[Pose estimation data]
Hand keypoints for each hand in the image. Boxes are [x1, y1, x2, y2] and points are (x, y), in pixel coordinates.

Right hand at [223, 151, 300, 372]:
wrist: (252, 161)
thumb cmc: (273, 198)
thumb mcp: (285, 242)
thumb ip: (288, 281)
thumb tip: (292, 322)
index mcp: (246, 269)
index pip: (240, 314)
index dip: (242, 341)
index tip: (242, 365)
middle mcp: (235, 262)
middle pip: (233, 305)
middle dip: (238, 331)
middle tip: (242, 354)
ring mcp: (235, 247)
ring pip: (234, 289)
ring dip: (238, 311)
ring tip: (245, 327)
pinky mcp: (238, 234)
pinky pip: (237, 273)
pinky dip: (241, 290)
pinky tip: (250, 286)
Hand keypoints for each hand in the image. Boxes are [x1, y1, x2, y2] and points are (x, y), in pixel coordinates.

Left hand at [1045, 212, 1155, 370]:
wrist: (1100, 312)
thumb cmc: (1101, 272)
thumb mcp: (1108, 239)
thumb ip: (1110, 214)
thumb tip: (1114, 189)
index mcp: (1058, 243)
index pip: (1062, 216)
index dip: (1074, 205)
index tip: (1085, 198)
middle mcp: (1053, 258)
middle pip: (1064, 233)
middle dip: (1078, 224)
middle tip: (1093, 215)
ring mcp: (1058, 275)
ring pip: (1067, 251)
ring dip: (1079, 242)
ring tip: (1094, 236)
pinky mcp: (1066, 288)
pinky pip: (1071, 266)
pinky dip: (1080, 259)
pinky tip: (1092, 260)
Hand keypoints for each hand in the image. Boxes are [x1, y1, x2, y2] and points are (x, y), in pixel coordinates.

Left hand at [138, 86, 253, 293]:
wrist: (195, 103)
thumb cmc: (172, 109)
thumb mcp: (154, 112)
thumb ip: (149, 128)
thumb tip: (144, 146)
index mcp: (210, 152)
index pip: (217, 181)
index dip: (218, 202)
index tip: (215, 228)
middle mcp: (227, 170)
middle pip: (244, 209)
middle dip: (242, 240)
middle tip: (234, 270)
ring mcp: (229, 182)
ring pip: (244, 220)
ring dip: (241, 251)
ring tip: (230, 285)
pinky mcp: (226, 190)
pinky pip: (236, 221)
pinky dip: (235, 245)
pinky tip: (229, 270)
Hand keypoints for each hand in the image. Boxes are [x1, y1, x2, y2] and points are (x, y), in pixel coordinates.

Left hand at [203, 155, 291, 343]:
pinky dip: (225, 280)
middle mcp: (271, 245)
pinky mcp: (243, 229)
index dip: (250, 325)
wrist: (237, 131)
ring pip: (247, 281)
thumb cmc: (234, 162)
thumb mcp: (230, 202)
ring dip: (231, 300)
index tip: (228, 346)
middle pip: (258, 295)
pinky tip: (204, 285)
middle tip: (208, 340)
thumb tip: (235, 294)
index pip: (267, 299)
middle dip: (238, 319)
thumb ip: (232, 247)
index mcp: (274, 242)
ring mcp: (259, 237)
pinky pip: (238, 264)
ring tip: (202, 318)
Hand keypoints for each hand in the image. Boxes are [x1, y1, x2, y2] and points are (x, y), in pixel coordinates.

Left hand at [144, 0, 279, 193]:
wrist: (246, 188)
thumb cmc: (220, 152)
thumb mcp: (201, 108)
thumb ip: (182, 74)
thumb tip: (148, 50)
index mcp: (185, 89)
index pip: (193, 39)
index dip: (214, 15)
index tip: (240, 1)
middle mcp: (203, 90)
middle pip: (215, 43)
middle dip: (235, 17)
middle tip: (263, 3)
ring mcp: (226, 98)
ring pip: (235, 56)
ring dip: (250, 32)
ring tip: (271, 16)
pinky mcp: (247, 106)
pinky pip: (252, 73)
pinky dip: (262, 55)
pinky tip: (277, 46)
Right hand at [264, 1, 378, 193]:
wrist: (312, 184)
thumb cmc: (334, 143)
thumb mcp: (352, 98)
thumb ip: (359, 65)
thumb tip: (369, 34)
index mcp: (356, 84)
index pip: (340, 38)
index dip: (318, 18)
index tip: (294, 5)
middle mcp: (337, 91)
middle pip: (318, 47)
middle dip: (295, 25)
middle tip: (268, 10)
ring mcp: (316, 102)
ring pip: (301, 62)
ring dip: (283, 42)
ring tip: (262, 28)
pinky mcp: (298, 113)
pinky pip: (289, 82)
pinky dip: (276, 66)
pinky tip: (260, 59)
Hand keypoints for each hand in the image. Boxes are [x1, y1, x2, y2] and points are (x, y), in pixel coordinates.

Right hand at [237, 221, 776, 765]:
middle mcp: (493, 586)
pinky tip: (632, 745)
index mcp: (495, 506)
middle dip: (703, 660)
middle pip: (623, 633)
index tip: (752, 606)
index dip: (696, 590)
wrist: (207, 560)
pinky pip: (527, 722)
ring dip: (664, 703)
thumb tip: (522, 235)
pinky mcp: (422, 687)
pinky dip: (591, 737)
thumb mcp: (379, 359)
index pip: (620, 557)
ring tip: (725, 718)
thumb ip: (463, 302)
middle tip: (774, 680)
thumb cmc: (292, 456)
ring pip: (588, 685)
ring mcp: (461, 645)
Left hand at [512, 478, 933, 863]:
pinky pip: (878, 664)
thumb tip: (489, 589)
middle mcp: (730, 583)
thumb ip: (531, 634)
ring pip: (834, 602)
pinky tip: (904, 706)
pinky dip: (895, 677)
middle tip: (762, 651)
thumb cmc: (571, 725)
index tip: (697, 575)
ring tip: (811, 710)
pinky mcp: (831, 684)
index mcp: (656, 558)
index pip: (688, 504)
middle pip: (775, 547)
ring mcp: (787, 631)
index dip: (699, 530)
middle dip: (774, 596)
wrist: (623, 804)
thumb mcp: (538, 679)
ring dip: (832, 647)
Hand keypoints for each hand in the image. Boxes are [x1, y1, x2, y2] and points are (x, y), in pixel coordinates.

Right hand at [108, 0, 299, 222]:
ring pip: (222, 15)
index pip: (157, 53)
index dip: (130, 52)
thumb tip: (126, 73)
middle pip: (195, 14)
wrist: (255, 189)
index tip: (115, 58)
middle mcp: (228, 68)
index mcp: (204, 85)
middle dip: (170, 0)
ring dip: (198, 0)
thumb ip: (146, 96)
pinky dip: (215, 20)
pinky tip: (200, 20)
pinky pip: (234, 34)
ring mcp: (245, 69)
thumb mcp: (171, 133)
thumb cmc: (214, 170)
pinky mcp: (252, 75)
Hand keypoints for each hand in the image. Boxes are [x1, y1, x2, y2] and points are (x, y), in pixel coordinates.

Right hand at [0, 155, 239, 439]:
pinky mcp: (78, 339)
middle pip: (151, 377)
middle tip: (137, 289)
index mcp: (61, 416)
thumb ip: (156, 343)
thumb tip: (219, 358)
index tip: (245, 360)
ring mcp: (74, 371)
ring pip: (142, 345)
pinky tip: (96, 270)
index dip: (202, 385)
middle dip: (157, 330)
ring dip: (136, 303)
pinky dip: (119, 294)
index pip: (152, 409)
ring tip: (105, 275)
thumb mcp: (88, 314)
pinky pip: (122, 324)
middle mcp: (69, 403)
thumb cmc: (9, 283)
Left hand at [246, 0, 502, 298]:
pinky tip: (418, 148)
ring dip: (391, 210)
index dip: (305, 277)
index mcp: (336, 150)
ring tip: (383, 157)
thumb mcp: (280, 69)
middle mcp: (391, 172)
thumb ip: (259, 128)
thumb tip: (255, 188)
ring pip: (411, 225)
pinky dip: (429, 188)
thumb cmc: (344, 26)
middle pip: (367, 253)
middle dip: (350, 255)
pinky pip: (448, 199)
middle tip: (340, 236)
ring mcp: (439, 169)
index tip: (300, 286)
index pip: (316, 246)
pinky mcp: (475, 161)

Aim of the task: All the records above need to be restated exactly, line by line.

Reply to the exercise:
Hand keypoints for each hand in the image. Boxes are [x1, y1, x2, y2] and points are (x, y), in pixel coordinates.

Right hand at [223, 151, 300, 372]:
wrist: (252, 161)
thumb cmc: (273, 198)
thumb mcp: (285, 242)
thumb ip: (288, 281)
thumb tip: (292, 322)
index mcp: (246, 269)
index pip: (240, 314)
index dip: (242, 341)
index tip: (242, 365)
middle mcp: (235, 262)
middle pip: (233, 305)
middle dip: (238, 331)
middle tip: (242, 354)
ring mcp: (235, 247)
ring pip: (234, 289)
ring dip: (238, 311)
ring tip: (245, 327)
pinky mcp: (238, 234)
pinky pip: (237, 273)
pinky dip: (241, 290)
pinky tip: (250, 286)
Hand keypoints for each hand in the image. Boxes are [x1, y1, x2, y2] and points are (x, y), in pixel coordinates.

Left hand at [1045, 212, 1155, 370]:
wrist: (1100, 312)
thumb cmc: (1101, 272)
thumb mcp: (1108, 239)
thumb ip: (1110, 214)
thumb tip: (1114, 189)
index mcp: (1058, 243)
index pip: (1062, 216)
index dip: (1074, 205)
index tip: (1085, 198)
middle mcp: (1053, 258)
middle pip: (1064, 233)
middle dip: (1078, 224)
middle tip: (1093, 215)
ring mcp: (1058, 275)
ring pip: (1067, 251)
ring dip: (1079, 242)
ring tip: (1094, 236)
pinky mcp: (1066, 288)
pinky pip: (1071, 266)
pinky dip: (1080, 259)
pinky tip: (1092, 260)
Hand keypoints for each hand in the image. Boxes are [x1, y1, x2, y2] and points are (x, y), in pixel coordinates.

Left hand at [138, 86, 253, 293]:
wrist: (195, 103)
thumb cmc: (172, 109)
thumb mcp: (154, 112)
thumb ip: (149, 128)
thumb tip: (144, 146)
index mcp: (210, 152)
index pip: (217, 181)
index dip: (218, 202)
index tip: (215, 228)
middle mcp: (227, 170)
middle pip: (244, 209)
middle dip: (242, 240)
middle tip: (234, 270)
ring mcp: (229, 182)
ring pip: (244, 220)
ring dip: (241, 251)
ring tip: (230, 285)
pinky mcp: (226, 190)
pinky pip: (236, 221)
pinky dip: (235, 245)
pinky tip: (229, 270)
Hand keypoints for each hand in the image. Boxes are [x1, y1, x2, y2] and points are (x, y), in pixel coordinates.

Left hand at [203, 155, 291, 343]:
pinky dip: (225, 280)
middle mcp: (271, 245)
pinky mcp: (243, 229)
index dip: (250, 325)
wrist: (237, 131)
ring pip: (247, 281)
thumb cmc: (234, 162)
thumb mcp: (230, 202)
ring dip: (231, 300)
index tip: (228, 346)
middle pip: (258, 295)
pinky tip: (204, 285)
middle tip: (208, 340)
thumb tip: (235, 294)
index pip: (267, 299)
middle dip: (238, 319)
thumb ip: (232, 247)
index mcp: (274, 242)
ring mcp: (259, 237)
pinky pip: (238, 264)
ring tip: (202, 318)
Hand keypoints for each hand in the image. Boxes are [x1, y1, x2, y2] and points are (x, y), in pixel coordinates.

Left hand at [144, 0, 279, 193]:
wrist: (246, 188)
thumb cmc: (220, 152)
thumb mcp: (201, 108)
thumb ip: (182, 74)
thumb tip: (148, 50)
index mcp: (185, 89)
index pip: (193, 39)
index dip: (214, 15)
index tip: (240, 1)
middle mcp: (203, 90)
middle pip: (215, 43)
middle dip: (235, 17)
middle tip: (263, 3)
ring mcp: (226, 98)
ring pip: (235, 56)
ring dip: (250, 32)
ring tip: (271, 16)
pinky mcp: (247, 106)
pinky pip: (252, 73)
pinky dip: (262, 55)
pinky tip: (277, 46)
Right hand at [264, 1, 378, 193]:
wrist: (312, 184)
thumb cmc: (334, 143)
thumb mcp: (352, 98)
thumb ip: (359, 65)
thumb tip: (369, 34)
index mcp: (356, 84)
index pip: (340, 38)
index dip: (318, 18)
index tip: (294, 5)
middle mcp: (337, 91)
middle pip: (318, 47)
middle dip: (295, 25)
middle tip: (268, 10)
ring mcp: (316, 102)
ring pip: (301, 62)
ring dip: (283, 42)
ring tip: (262, 28)
pinky mcp: (298, 113)
pinky pip: (289, 82)
pinky dip: (276, 66)
pinky tip: (260, 59)
Hand keypoints for each hand in the image. Boxes are [x1, y1, x2, y2] and points are (x, y), in pixel coordinates.

Right hand at [237, 221, 776, 765]:
middle mcp: (493, 586)
pinky tip: (632, 745)
index mcp: (495, 506)
middle dip: (703, 660)
middle pip: (623, 633)
index tip: (752, 606)
index dip: (696, 590)
wrist: (207, 560)
pinky pip: (527, 722)
ring dip: (664, 703)
thumb tip: (522, 235)
pinky mcp: (422, 687)
pinky dip: (591, 737)
thumb mcp: (379, 359)
index pip: (620, 557)
ring tip: (725, 718)
thumb ip: (463, 302)
middle tip: (774, 680)
thumb cmc: (292, 456)
ring pip: (588, 685)
ring mcp: (461, 645)
Left hand at [512, 478, 933, 863]:
pinky pip: (878, 664)
thumb tip: (489, 589)
middle mcp: (730, 583)
thumb ip: (531, 634)
ring pip: (834, 602)
pinky tip: (904, 706)
pinky dip: (895, 677)
middle tip: (762, 651)
thumb cmc: (571, 725)
index tip: (697, 575)
ring tip: (811, 710)
pinky mcp: (831, 684)
index mcp: (656, 558)
index pip: (688, 504)
middle pip: (775, 547)
ring mcp: (787, 631)
index dip: (699, 530)
middle dip: (774, 596)
wrist: (623, 804)
thumb mcp: (538, 679)
ring dip: (832, 647)
Hand keypoints for each hand in the image. Boxes are [x1, y1, x2, y2] and points are (x, y), in pixel coordinates.

Right hand at [108, 0, 299, 222]:
ring pip: (222, 15)
index pip: (157, 53)
index dip: (130, 52)
thumb tip: (126, 73)
middle pip: (195, 14)
wrist: (255, 189)
index tip: (115, 58)
middle mcp: (228, 68)
index mcp: (204, 85)
middle dip: (170, 0)
ring dip: (198, 0)
thumb ip: (146, 96)
pinky dip: (215, 20)
pinky tip: (200, 20)
pinky pip: (234, 34)
ring mcp: (245, 69)
thumb mcp: (171, 133)
thumb cmc: (214, 170)
pinky mcp: (252, 75)
Hand keypoints for each hand in the image. Boxes are [x1, y1, x2, y2] and points are (x, y), in pixel coordinates.

Right hand at [0, 155, 239, 439]:
pinky mcp: (78, 339)
middle pip: (151, 377)
middle tip: (137, 289)
index mcp: (61, 416)
thumb ip: (156, 343)
thumb tip: (219, 358)
index tip: (245, 360)
ring mcp: (74, 371)
ring pip: (142, 345)
pinky tip: (96, 270)
index dip: (202, 385)
middle dip: (157, 330)
ring dip: (136, 303)
pinky dip: (119, 294)
index pip: (152, 409)
ring tip: (105, 275)
thumb mcp: (88, 314)
pinky pip: (122, 324)
middle mcp: (69, 403)
thumb cmc: (9, 283)
Left hand at [246, 0, 502, 298]:
pinky tip: (418, 148)
ring dip: (391, 210)
index dip: (305, 277)
index mcp: (336, 150)
ring tip: (383, 157)
thumb mcp: (280, 69)
middle mcp: (391, 172)
thumb ip: (259, 128)
thumb tip: (255, 188)
ring pip: (411, 225)
pinky dip: (429, 188)
thumb cmc: (344, 26)
middle pip: (367, 253)
middle dip: (350, 255)
pinky pip: (448, 199)
middle tip: (340, 236)
ring mcp: (439, 169)
index tip: (300, 286)
index pip: (316, 246)
pinky mcp: (475, 161)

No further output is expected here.